Kastamonu kadim şehir, bizim memleketimiz. Binlerce yıllık tarihinde kim bilir kaç nesil geldi geçti. Konanlar, göçenler, doğup ölenler. İsmi hatırlanmayan, nesli kalmayanlar oldu. Tarihte tek bir satır olarak yer alanlardan da geride genellikle hiçbir şey kalmadı.

Bunca uygarlık, medeniyet geldi geçti de hiç mi bir iz bırakmadı, elbette muazzam eserler de bırakanlar oldu. Müzelerimiz, ören yerlerimiz onlardan kalanlarla dolu. Hayranlıkla izliyor, nasıl yapıldığına bugün bile hayret ediyoruz.

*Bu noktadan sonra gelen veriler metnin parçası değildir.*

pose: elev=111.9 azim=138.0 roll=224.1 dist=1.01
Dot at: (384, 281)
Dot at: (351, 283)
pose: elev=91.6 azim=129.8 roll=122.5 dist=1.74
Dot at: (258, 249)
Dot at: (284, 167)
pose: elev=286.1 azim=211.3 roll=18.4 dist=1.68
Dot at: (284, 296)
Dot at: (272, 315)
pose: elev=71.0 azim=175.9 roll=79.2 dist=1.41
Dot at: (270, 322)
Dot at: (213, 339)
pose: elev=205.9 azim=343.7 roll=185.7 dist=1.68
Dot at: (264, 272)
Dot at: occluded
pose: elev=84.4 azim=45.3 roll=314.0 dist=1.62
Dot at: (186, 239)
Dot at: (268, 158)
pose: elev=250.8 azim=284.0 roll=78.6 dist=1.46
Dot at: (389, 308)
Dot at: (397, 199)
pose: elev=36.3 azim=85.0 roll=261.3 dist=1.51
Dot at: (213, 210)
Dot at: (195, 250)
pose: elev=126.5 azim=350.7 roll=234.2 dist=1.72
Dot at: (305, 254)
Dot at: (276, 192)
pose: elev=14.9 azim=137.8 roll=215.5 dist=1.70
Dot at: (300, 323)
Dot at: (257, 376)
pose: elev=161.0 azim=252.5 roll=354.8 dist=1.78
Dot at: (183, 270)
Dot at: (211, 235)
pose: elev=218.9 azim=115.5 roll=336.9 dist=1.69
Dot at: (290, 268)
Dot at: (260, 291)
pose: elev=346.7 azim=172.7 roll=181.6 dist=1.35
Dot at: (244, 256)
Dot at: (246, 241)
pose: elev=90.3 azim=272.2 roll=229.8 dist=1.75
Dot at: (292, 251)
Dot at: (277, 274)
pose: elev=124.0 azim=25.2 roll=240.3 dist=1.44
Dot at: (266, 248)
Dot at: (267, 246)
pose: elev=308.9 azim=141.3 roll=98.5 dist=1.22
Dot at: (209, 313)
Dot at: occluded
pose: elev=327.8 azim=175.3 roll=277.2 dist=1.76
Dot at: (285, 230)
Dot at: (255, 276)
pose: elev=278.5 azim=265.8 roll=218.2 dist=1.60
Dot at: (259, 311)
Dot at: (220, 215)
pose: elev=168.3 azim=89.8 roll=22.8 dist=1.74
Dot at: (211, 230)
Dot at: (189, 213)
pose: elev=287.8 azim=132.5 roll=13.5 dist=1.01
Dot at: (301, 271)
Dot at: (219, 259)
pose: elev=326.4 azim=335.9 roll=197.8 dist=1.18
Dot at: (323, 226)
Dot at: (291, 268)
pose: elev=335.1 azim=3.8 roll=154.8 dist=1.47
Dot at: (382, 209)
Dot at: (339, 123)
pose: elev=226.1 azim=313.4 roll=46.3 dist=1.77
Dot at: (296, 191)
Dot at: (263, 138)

Bu eserleri yapan sanatkârlar her dönemde toplumun genelinden farklı düşünüp, ortaya koydukları eserlerle kendi zamanlarını geleceğe taşımayı becermişlerdir. Kimi taşı sanata dönüştürmüş, kimi düşüncelerini, hayallerini yazıya aktarmış. Resim yapmış ya da müzikle, mimariyle, heykelle geleceğe miras bırakmışlar.

Bazı kişiler de yönetimleriyle gününden çok daha ilerisini görmüş ona göre geleceği planlamışlardır.

İşte tüm bu eserler bizim en kıymetli kültür ve sanat, uygarlık mirasımızdır.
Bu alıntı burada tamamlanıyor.